Let me justify and say for myself personally that I am fully sympathetic to anyone who has felt cheated, abandoned and mistreated because they placed their trust and they saw that 100% trust abused. Who wouldn't?
Again, the challenge comes when amends are being made and we struggle to answer the question,
Should we trust again?
I can only offer to answer that question with another question..
Why do we trust then?
If your reason of trusting is to receive love and care, if your reason to trust is to derive security, if your reason to trust is to find a place where you will have no reason to doubt...
Then don't trust.
Because trust does everything to risk it all. Real trust has to involve doubt and risk. It puts all that you believe in onto the scale to risk balancing the equation. Trust can only exist with faith which also plays with doubt. To pursue 100% trust in anyone besides God is a total myth and that is why for relationships, faith also plays a part.
But the one thing that fuels faith is love. Because of love, it gives me strength again to apply my trust. Because of love it opens my heart again to believe that things can get better. Only through love I understand why I can trust and by answering the why I in turn answer the question of should I trust again.
The more I told myself to stop trusting, the more I felt empty. Though I found other people to fulfill the places of those I had set aside... the question wasn't to find new trust.. the issue was to ask why I trusted in the first place.
And somehow as 2009 and 2010 rolled in, bit by bit... why I trust began to dawn upon me. It was because loving and being loved answered that question. Was it something that just magically transformed me, I'm sorry to tell you it is a no.
It was a long process. But I will admit that it was only long because I decided to dwell on the pain and kept telling myself I will never trust again. Had I decided to deal with the actual issue, perhaps I would have come out of the dark clouds much faster. But it has indeed been a learning process.
What I'm trying to say clearer is in the process from 2008 to 2010, I learnt to trust despite the nagging doubts in my heart messing with me non-stop. That though I was afraid I took the leap, most of the times I took the leap even though my emotions were screaming at me a resounding NO.
I understand you need time. This is my way of telling you just as during those two years those who hurt me never gave up loving me and believing in me; I will say the same that as a family, no one abandons anyone. That no matter what happens, there will always be a place for you when you return. That the love that you've experienced in the past will never and has never changed.
The hurt is great, but love can be greater than that hurt. That no matter what, we'll always be there. Family is family. That is possibly the reason why it hurt so much for me last time, because I cared that much. And the only way to undo it is to look to God for love. I walked out of the shadow of bitterness, not because I am stronger than the average human being. It is really just because He is strong enough.
There is no relationship that has zero disappointments and hurts. Glass becomes stronger when tempered with repeated knocks, but the hard knocks are administered in such a way not to crack the glass though we feel it might. The hard knocks make the glass become stronger.
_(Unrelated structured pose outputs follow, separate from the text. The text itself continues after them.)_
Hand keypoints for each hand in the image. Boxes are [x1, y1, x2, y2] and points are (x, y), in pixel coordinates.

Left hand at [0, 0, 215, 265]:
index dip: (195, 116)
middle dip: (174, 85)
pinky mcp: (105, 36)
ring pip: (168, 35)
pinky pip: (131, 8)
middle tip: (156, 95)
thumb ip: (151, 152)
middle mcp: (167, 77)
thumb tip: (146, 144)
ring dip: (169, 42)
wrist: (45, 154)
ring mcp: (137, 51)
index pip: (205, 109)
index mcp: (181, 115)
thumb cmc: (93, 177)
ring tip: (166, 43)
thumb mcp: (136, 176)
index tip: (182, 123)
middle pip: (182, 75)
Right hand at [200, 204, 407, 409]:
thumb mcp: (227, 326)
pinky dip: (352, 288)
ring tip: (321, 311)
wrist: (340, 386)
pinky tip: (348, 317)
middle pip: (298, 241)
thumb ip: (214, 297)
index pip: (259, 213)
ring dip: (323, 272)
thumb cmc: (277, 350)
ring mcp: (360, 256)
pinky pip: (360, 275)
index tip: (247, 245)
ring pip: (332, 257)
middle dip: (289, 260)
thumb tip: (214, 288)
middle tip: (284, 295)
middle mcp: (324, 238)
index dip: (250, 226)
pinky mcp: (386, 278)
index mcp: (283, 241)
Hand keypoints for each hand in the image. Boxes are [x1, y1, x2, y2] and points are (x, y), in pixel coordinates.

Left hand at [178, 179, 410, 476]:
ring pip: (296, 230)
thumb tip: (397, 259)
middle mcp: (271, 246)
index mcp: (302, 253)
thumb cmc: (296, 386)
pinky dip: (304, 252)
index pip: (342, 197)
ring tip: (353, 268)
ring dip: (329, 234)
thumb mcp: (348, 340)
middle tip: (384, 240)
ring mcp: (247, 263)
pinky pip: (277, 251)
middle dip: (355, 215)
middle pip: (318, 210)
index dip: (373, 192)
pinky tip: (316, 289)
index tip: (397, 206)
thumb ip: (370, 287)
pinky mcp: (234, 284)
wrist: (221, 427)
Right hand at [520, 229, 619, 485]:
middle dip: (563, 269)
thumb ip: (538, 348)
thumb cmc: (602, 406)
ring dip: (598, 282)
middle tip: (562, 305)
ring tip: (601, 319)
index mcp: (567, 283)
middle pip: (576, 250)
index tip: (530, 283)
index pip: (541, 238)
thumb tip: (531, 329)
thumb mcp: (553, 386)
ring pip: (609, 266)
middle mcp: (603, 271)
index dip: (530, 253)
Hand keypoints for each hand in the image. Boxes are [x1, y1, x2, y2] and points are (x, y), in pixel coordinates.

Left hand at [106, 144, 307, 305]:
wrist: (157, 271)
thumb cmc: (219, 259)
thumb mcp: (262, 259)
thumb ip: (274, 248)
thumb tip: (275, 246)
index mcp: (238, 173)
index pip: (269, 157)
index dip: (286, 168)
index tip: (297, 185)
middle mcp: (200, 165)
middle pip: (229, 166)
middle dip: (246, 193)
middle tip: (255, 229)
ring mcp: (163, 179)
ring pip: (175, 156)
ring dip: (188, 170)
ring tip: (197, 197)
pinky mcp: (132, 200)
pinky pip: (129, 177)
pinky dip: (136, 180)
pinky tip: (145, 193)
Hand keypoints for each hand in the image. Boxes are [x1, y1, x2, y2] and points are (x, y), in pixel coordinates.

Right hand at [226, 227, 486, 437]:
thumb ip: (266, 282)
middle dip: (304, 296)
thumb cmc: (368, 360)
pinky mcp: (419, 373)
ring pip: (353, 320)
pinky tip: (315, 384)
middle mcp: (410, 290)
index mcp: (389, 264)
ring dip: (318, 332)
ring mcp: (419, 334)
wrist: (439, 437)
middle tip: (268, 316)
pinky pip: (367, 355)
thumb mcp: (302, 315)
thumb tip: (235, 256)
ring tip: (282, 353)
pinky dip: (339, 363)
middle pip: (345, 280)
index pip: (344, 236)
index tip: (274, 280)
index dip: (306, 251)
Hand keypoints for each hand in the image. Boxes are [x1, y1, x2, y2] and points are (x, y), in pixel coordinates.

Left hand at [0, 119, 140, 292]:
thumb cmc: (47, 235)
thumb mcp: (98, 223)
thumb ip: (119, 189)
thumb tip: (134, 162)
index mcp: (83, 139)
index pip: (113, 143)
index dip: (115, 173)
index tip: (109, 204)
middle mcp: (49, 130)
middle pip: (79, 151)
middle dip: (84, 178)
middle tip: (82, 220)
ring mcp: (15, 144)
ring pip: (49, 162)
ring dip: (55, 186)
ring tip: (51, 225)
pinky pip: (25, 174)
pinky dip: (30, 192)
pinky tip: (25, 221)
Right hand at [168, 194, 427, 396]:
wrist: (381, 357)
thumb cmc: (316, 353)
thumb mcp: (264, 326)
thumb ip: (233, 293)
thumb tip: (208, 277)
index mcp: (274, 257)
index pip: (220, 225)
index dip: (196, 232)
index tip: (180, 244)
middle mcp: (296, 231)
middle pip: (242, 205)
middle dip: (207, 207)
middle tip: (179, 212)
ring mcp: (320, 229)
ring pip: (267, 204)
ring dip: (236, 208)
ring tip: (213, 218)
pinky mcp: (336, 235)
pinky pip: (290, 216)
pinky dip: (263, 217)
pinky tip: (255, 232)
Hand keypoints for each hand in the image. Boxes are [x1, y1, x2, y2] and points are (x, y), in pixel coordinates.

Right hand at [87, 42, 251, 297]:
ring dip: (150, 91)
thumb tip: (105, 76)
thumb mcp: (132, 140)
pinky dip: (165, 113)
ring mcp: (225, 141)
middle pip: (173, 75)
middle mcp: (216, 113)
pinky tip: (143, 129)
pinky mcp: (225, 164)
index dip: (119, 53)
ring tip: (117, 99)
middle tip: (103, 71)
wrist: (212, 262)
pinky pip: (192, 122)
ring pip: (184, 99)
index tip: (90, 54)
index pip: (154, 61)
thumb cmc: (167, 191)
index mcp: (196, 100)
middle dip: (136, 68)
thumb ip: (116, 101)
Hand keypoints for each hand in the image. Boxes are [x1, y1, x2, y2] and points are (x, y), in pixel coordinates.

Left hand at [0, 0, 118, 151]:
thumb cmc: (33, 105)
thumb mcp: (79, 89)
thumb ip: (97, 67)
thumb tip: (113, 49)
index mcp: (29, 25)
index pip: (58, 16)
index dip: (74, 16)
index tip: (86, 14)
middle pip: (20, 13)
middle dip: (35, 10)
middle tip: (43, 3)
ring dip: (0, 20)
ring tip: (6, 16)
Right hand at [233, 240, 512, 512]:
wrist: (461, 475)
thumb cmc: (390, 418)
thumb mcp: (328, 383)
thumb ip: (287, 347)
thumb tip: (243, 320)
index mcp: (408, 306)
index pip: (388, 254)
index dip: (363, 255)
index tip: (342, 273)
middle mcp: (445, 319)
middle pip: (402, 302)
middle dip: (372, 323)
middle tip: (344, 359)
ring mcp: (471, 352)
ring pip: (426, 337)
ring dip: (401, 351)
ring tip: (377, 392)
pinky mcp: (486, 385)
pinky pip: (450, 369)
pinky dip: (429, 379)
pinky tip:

I have learnt to see that the circumstances that happened to me have served to make my friendships even stronger and more valuable. Because now I know who are those who really have gone through thick and thin with me; I have come to treasure those who have never left and never given up on me; I have arrived to the conclusion that real friendship endures hardship.
Real love hopes all, believes all. It never tires. If I claim I love, I have to take that risk and trust everyday. Thank God that Jesus is there to help us in learning what it means to take that risk, the same risk that He took on the Cross at the expense of His own death.
And I am taking that risk of risking the friendship I have with you to say this to you... to come back. Home is where the heart is. Lets pick up the pieces and learn to walk again.